Die Förderkonditionen der vom Bundesamt für Wirtschaft (BAFA) gewährten Zuschüsse im Marktanreizprogramm für Erneuerbare Energien wurden erst im letzten Jahr verbessert. „Die Installation einer Solarheizung inklusive eines neuen Heizkessels wird mit einem Zuschuss in Höhe von mindestens 2.000 Euro belohnt“, sagt der BSW-Solar. Bei einer besonders umweltfreundlichen Kombination mit einer Pelletsheizung winken zusätzliche attraktive Zuschüsse. Und ganz neu: Ab Anfang März 2013 gibt zusätzlich zinsgünstige Kredite der KfW, die mit den BAFA-Zuschüssen kombiniert werden können.

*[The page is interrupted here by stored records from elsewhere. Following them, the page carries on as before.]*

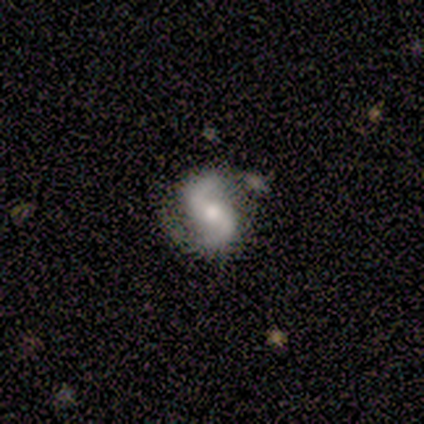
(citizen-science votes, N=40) Smooth or featured? featured or disk (80%)
Edge-on disk? no (100%)
Bar? weak (44%)
Spiral arms? yes (97%)
Spiral winding? loose (52%)
Spiral arm count? 2 (90%)
Bulge size? moderate (75%)
Merging? none (69%)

Höhere Fördermittel für energetische Sanierung

Über das KfW-Förderprogramm „Energieeffizient Sanieren“ können Haus- und Wohnungsbesitzer ab 1. März von höheren Investitionszuschüssen und verbesserten Kreditkonditionen profitieren. Darauf weist die Deutsche Energie-Agentur GmbH (dena) hin. Gefördert werden können sowohl Einzelmaßnahmen wie eine bessere Wärmedämmung, neue Fenster oder eine Modernisierung der Heizung als auch eine Komplettsanierung des gesamten Hauses nach den KfW-Standards „Effizienzhaus 70“ oder „Effizienzhaus 55“.

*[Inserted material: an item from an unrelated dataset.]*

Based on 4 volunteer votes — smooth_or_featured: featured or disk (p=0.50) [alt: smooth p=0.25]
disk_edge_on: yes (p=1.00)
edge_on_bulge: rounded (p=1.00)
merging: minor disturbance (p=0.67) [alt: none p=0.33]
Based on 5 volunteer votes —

Der Zuschuss für Einzelmaßnahmen steigt zum Beispiel von bisher 7,5 Prozent auf künftig 10 Prozent der förderfähigen Kosten, wobei eine Obergrenze von 5.000 Euro je sanierter Wohneinheit gilt. Neu ist darüber hinaus ein Kreditprogramm, mit dem der Einbau moderner Heizungen auf Basis erneuerbarer Energien wie etwa Solarthermie, Biomasse oder Wärmepumpen gefördert wird.

Vor allem für private Eigentümer von Häusern oder Wohnungen werden energetische Sanierungsmaßnahmen damit noch lohnenswerter. Durch die höhere Förderung sinken die Investitionskosten, so dass sich eine verbesserte Energieeffizienz noch schneller rechnet als bisher. Immerhin lassen sich mit einer Komplettsanierung Energieeinsparungen von bis zu 80 Prozent realisieren. Damit verringern sich nicht nur die CO2-Emissionen des Haushalts, sondern die Sanierung rentiert sich ganz konkret durch niedrigere Ausgaben für Heizung und Warmwasser sowie einen höheren Gebäudewert.

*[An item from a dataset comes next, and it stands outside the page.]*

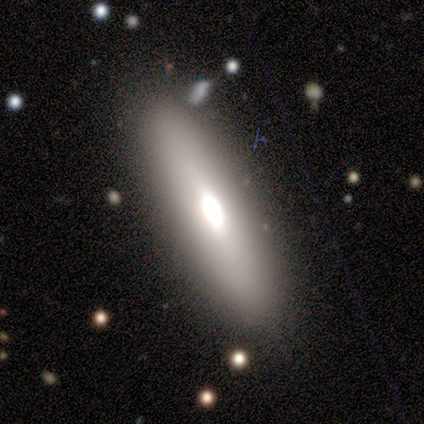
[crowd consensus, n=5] Morphology: type=smooth (60%); roundness=in between (67%); merging=none (60%).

Damit Verbraucher bei energetischen Sanierungs- und Bauprozessen den Überblick behalten, bietet die dena mit dem „Effizienzhaus-Lotsen“ einen hilfreichen Wegweiser an. Der praktische Ringordner erläutert alle  erforderlichen Maßnahmen im Rahmen einer energetischen Gebäudesanierung von der Planung bis zur Schlussabnahme anschaulich und Schritt für Schritt. Zahlreiche Praxistipps und Checklisten ergänzen den Ratgeber.

Der „Effizienzhaus-Lotse“ kann im Internet unter www.zukunft-haus.info/effizienzhaus-lotse bestellt werden.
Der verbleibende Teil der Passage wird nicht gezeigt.